As many other biologists before me, yours truly hasn’t been the first (nor will be the last) to try and explain to himself what ‘life’ is (or what is it about), and would struggle to find a way to describe it in simple terms. In retrospect, the closest I have come to this is a simple list of three tightly interrelated concepts: diverse, responsive, and self-perpetuating. ‘Diverse’ because, despite the common building blocks that are biomolecules and cells, we observe a huge diversity of extant life forms: microscopic bacteria and unicellular eukaryotes, photosynthetic plants and algae transforming the energy of the Sun and making this planet hospitable, animals of all kinds predating on other organisms and among themselves, all of them occupying all niches and places one can think of as inhabitable (and even those ones one wouldn’t). Living organisms are responsive as dynamic systems capable of perceiving changes in an interacting environment and accordingly reacting at multiple levels (from physiological to behavioural). Along the same lines, species are not static because they are susceptible to changes and alterations that may confer upon them greater fitness over successive generations in time. This occurs as living forms self-perpetuate through reproduction, either at the unicellular or multicellular levels, either asexually or sexually. All these traits are linked to each other by another pivotal concept, the genetic program, in an interplay with consequences at the evolutionary time scale –that is, natural selection.

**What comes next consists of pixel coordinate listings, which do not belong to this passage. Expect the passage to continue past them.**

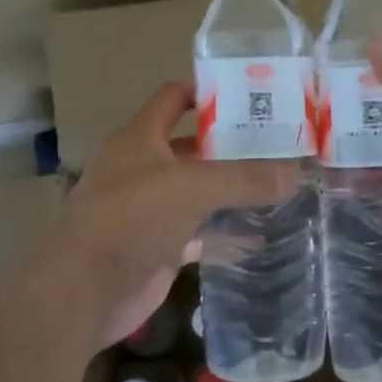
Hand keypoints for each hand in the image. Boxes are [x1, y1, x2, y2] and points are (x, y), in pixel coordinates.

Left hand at [59, 81, 299, 348]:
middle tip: (281, 141)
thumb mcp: (192, 187)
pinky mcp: (161, 245)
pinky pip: (202, 230)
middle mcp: (144, 167)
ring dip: (233, 187)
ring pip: (200, 189)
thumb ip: (244, 178)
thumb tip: (296, 172)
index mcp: (140, 137)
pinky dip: (227, 229)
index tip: (252, 92)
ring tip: (280, 180)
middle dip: (232, 143)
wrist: (85, 290)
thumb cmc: (131, 218)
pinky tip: (261, 229)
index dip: (208, 90)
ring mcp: (152, 208)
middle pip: (194, 145)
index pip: (174, 98)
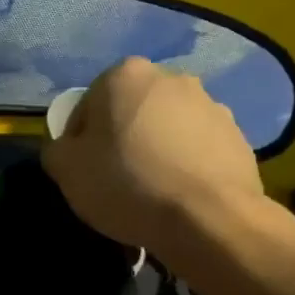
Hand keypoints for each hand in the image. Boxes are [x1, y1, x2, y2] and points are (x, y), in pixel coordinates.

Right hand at [43, 57, 264, 255]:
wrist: (209, 219)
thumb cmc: (127, 184)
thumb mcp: (66, 170)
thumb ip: (56, 149)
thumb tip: (66, 148)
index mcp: (125, 75)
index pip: (87, 107)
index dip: (80, 141)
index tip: (85, 172)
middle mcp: (170, 78)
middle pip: (131, 111)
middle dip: (123, 138)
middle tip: (118, 180)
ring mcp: (211, 105)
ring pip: (167, 128)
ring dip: (157, 149)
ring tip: (154, 192)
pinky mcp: (238, 136)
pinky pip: (198, 149)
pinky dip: (188, 165)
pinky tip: (181, 197)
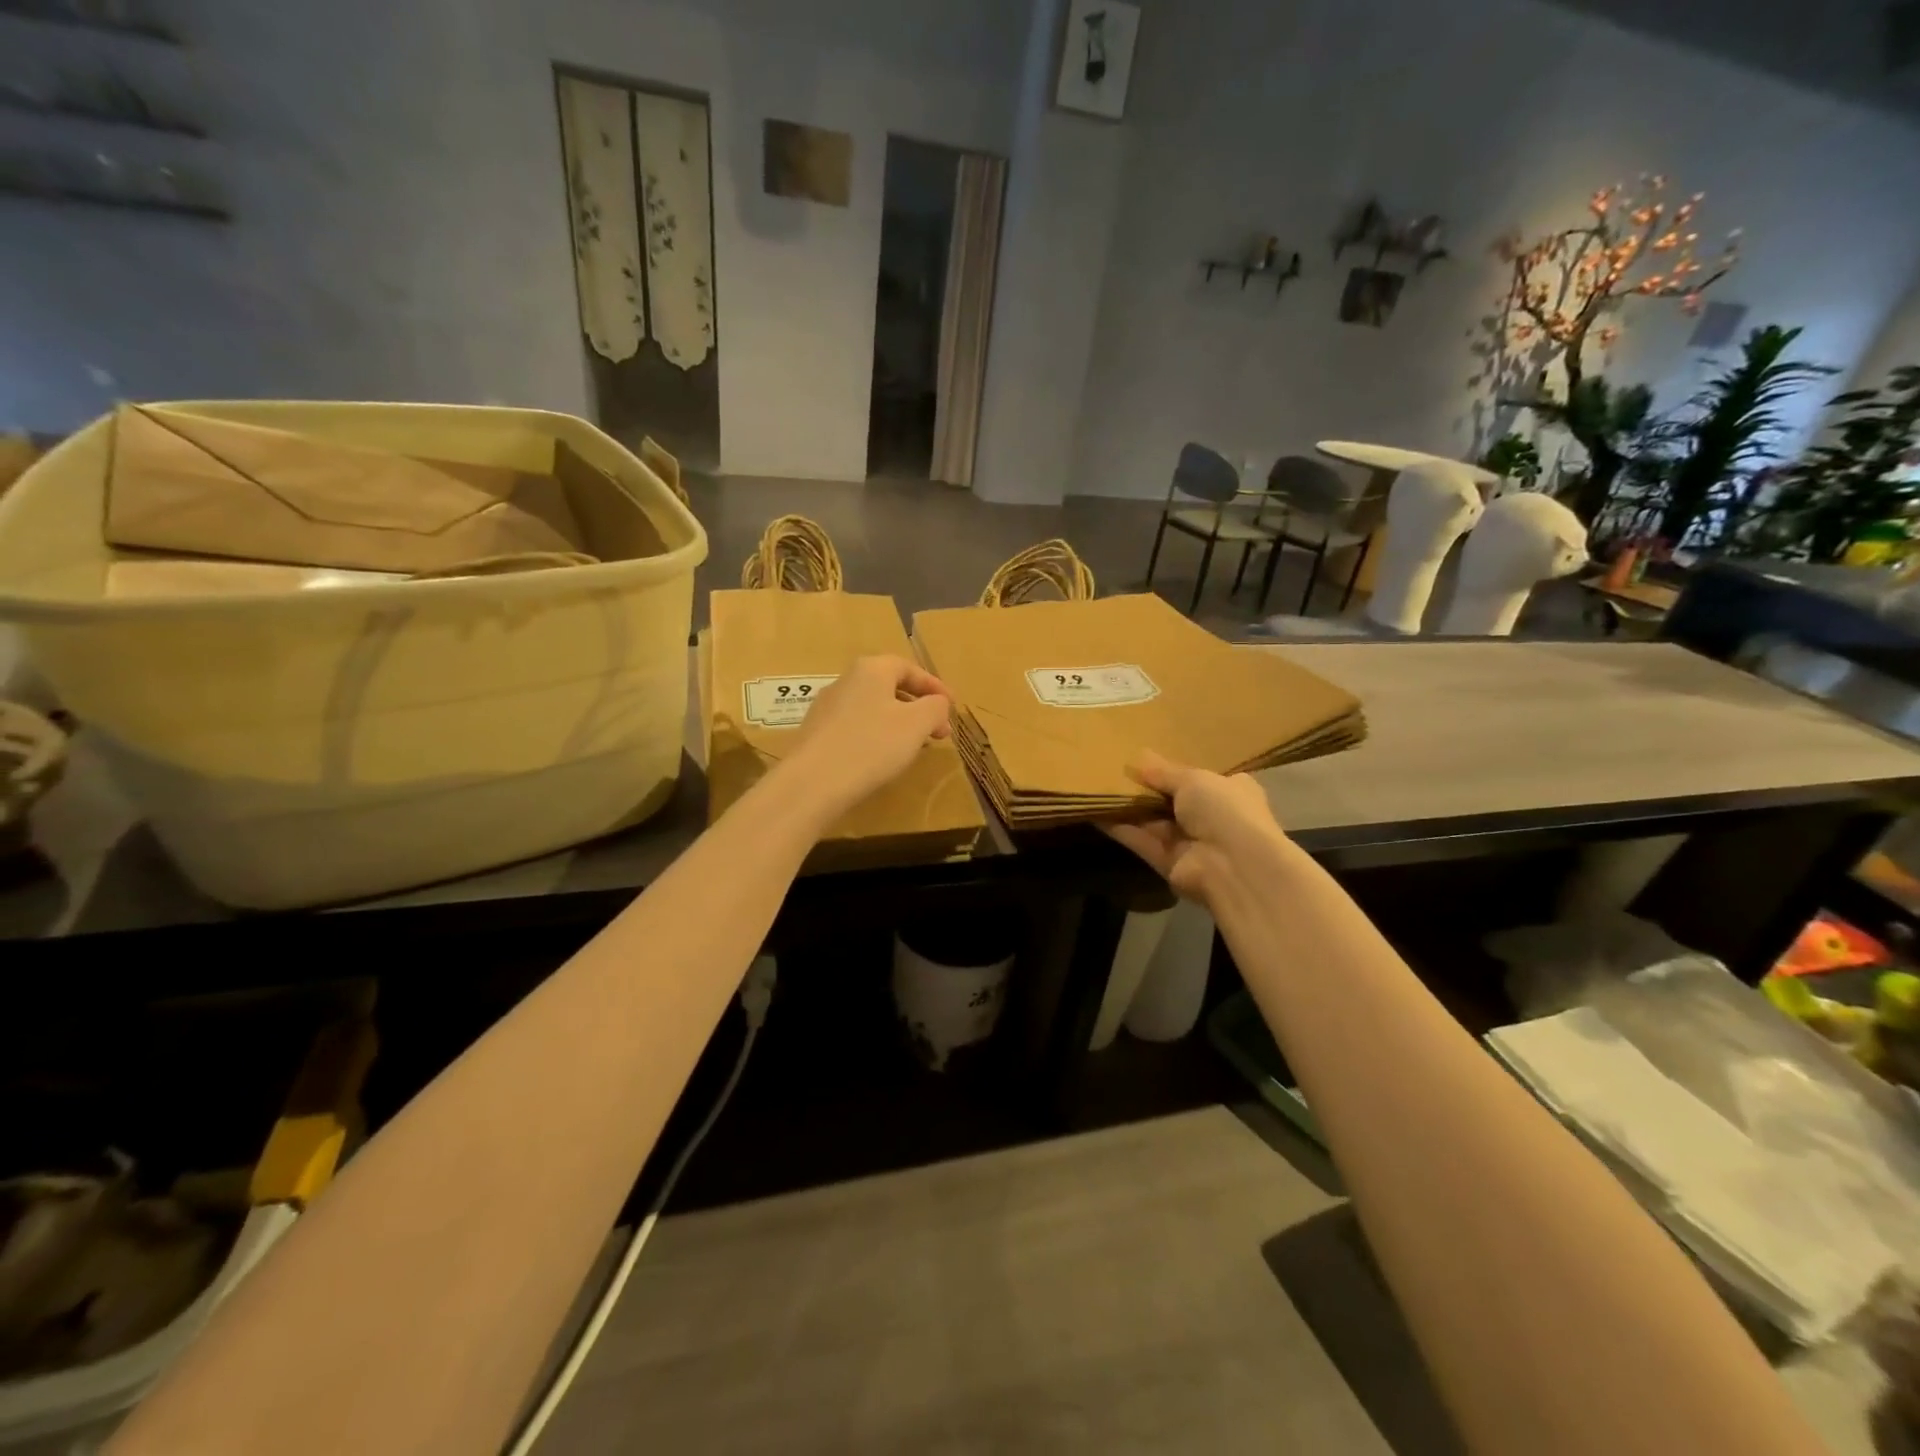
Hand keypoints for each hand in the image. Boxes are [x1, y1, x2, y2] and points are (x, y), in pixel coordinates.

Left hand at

It is nothing but mesmerizing that the grandiose scenario that is life on Earth can be reduced to a minimal unit of function, the cell. Because all known life descends from a single ancestral cell, all life originates from a single-celled state, and a notable variety in all life is explained by differences in the arrangement and types of cells; all of it underpinned by the ever-running mechanism of cell reproduction, in turn regulated by a genome at the mercy of evolution’s whims.

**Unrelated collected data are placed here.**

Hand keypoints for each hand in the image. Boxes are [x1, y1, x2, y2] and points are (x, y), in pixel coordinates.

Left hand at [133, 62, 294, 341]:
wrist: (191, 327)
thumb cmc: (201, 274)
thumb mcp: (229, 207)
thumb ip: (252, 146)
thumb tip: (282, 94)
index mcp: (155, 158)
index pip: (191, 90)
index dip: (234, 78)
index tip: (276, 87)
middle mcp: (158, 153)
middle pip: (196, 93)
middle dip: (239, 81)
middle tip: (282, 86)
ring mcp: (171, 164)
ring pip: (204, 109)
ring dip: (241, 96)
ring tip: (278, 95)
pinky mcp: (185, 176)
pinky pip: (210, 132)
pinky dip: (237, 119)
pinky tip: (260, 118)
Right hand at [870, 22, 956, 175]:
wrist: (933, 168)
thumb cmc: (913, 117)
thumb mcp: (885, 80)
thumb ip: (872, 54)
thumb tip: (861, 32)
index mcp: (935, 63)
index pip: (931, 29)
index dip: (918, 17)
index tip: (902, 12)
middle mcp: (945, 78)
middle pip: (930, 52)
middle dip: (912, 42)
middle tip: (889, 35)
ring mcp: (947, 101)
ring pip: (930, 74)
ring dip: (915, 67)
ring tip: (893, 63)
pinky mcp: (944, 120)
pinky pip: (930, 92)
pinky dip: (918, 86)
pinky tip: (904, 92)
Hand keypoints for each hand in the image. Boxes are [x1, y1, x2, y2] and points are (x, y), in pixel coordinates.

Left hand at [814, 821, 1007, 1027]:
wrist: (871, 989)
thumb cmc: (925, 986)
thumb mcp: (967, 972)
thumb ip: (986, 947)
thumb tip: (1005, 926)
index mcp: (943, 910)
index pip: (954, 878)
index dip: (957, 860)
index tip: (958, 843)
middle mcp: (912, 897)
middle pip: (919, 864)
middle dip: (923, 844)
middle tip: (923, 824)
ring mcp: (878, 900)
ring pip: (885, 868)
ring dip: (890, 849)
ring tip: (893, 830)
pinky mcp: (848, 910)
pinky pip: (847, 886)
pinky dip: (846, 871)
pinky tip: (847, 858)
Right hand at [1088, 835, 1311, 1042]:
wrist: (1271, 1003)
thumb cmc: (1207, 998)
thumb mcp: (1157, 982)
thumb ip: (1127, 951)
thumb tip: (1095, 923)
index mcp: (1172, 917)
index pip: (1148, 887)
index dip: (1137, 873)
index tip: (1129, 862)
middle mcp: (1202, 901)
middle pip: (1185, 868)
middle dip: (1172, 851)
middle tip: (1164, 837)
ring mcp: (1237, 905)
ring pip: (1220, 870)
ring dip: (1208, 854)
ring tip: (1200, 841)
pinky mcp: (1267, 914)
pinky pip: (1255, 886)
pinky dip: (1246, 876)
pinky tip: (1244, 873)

Let us imagine, for a moment, a gene within a cell. That is, a sequence of DNA; a molecule formed by nucleotides, that is, smaller components. This gene’s product might be linked to a certain feature. This feature might be some sort of chemical activity within the cell, it might be the ability to respond to a cue, it might even be the ability to give rise to a cell lineage, responsible for giving rise to an essential component within a multicellular body plan.
Let us think, for a moment, about the many generations and processes of speciation during so many millions (I say again, ‘millions’) of years so that, just by chance and only chance, some changes in this molecule occurred, that some -but not all- of the changes were translated into a certain other feature, at first unnoticed, first in one organism, then transmitted to some, then to many, to the point of being present in all and thus becoming subjected to selection; that in turn this sequence gathered more changes, that some -but not all- provided a larger fitness, and were thus transmitted first to some, then to many, to the point that it became a normal feature in the species. Only to start over again. Let us think, for a moment, about this same process, only for all the features, all those details at the structural, metabolic, morphological and behavioral levels, that make a species what it is.
Hundreds, thousands, hundreds of thousands, perhaps millions of changes in the tiniest molecules, inappreciable molecules, for millions of years. And yet, as small as they are, they are so important. They determine so many things. They made you to be here, alive, sitting and about to read -and hopefully enjoy- my thesis, for example. And not only us as a species. Let us think, for a moment, of all those changes but for all the species, all the known and unknown species. All the organisms that were born, that were no more, that may have thrived, that may have not.
As many other biologists before me, yours truly is one who is fascinated when drifting away in this sea of thoughts, because when one stops and thinks of all the ‘genes within a cell’, in all the cells, in all of Earth’s history, it is inevitable to end up admiring the complexity and might of life, no matter the definition. To attempt and abstract the immensity of evolution of life on Earth down the level of cells, genes, and molecules, is a precious exercise to a researcher. An exercise that makes you feel very, very small.
But, at the same time, happy and proud to be part of something so big.